WORK REQUIRED: Transcribe the beach vacation blog exactly, everything from "And finally, I" down to "I have arrived.".

GIVEN PASSAGE:
============================================================

Tuesday, May 25, 2010

The word of the day is "stingray".


These little buggers are everywhere! I think they must travel in packs. These two are about two feet across. I looked down and there they were, swimming three yards away from me. Very graceful, they are, but when you're not expecting to see anything moving, it's quite a surprise. I took this picture after I landed.

Lots of jellyfish, too, but that's normal. According to the wildlife people down here, our party is trying to single-handedly destroy a colony of loggerhead sea turtles. We left our house lights on and that supposedly confuses the young turtles and they head inland after hatching instead of out to sea. I say it's bad parenting.

Monday, May 24, 2010

"Don't go chasin' waterfalls..."

"...stick me in de ocean, I'ma make it look real good." You'll need to see Couples Retreat for that to make sense but it never fails to crack me up. Needless to say, we've been reciting it over and over since we got here.

The sky was cloudless all day. Literally cloudless. And it was hot. This explains why I look like a tomato. No exaggeration. No embellishment. I could reach most of the way around my back to put on sunscreen. MOST being the key word there. I have a line on each side dividing SPF 8 from SPF nothing. The nothing-covered parts show the worst sunburn I've ever had, and I've had some doozies.

Near dusk, some black clouds moved in and gave us a lightning show that was absolutely amazing. Lightning is not easy to photograph. It took me about thirty-seven tries just to catch the glimpse in the photo below. But it was worth it.

Up close, it looks like the lightning is miles above the clouds, which it may be but still it adds depth to the picture. I have no idea what it looked like when God wrote the Ten Commandments for Moses but that's what came to mind when I saw this picture.

And finally, I am rockin' the Swagger Wagon. My room is a mile and a half away from everyone else so I'm taking the Thomas Greyhound back and forth each day. You have to watch this video, though, even if you've already seen it.

Day two comes to a painful close. Need help! Send aloe!

Saturday, May 22, 2010

I have arrived.


It's amazing to me how one's mood instantly improves when you step out of the car and this is the first thing you see. Weeks, maybe months of stress and frustration faded quickly and my mind was filled with nothing but images of myself napping for hours at a time. Oh, and eating for hours at a time, too.

I've yet to step foot on the sand because we got here late afternoon and had to check in, unpack, freshen up, blah, blah, blah. So tomorrow can't get here fast enough as far as I'm concerned. Mostly sunny, 85 degrees. Jealous much???

Finally, I did something today that I've never done. I bought sunscreen. I think I've used it maybe twice in my life. My philosophy has always been burn and turn. Since I spend my days out in the sun, I tan early in the season and never really give thought to wearing sunscreen. But age breeds wisdom, I guess, so I've committed to wearing it this trip in order to somewhat protect the un-sunned parts that will be exposed. At least as much protection as SPF 8 will give. Anything higher than that and I might as well wear a hoodie.

============================================================

RECORDED DATA:

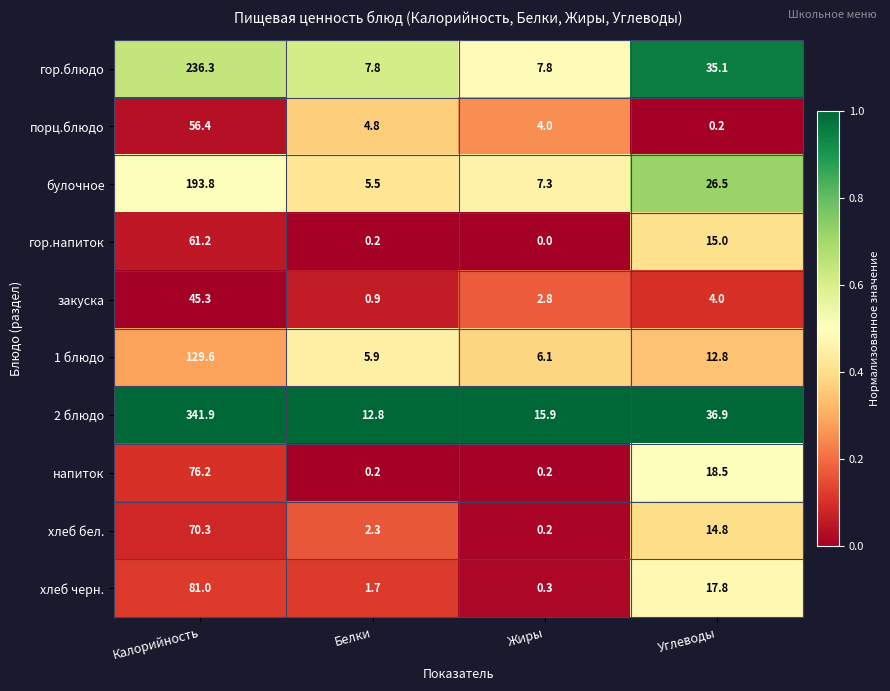

How many distinct data groups are displayed?

10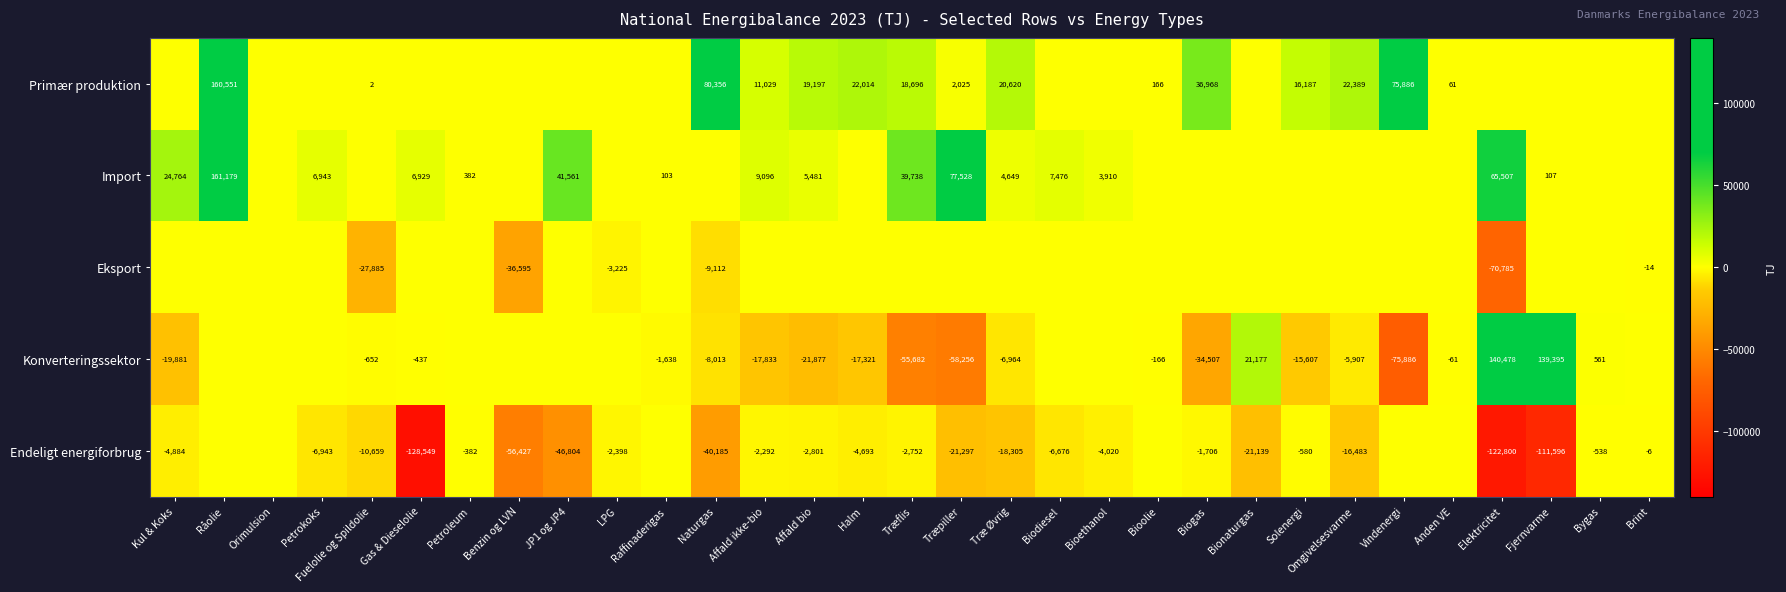

True or false: Primær produktion has a value of 20620 at Træ Øvrig.

True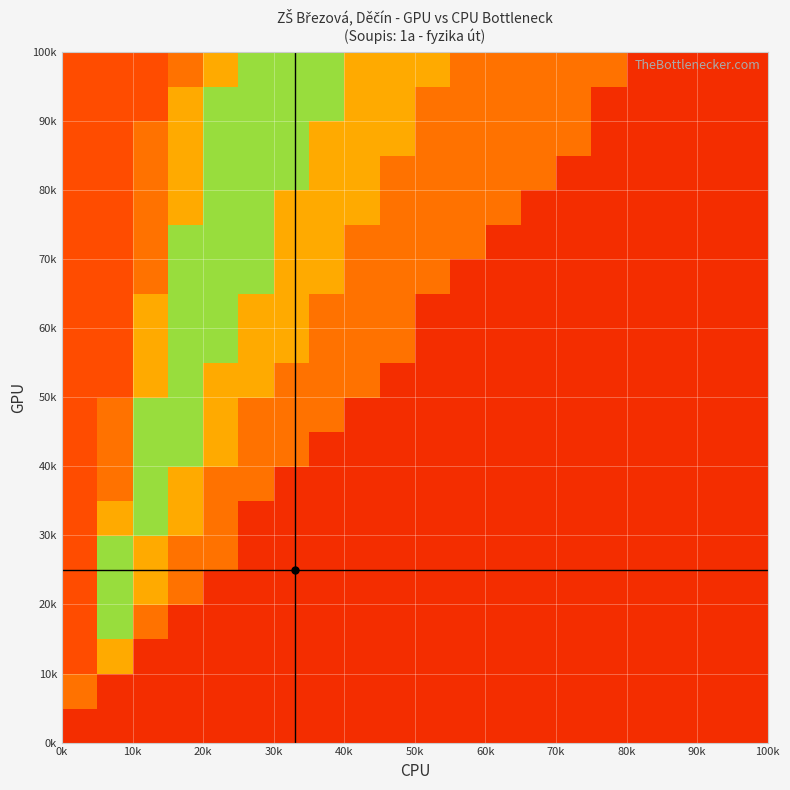

How many data points does each series have?

20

============================================================

TASK RESPONSE:
And finally, I am rockin' the Swagger Wagon. My room is a mile and a half away from everyone else so I'm taking the Thomas Greyhound back and forth each day. You have to watch this video, though, even if you've already seen it.

Day two comes to a painful close. Need help! Send aloe!

Saturday, May 22, 2010

I have arrived.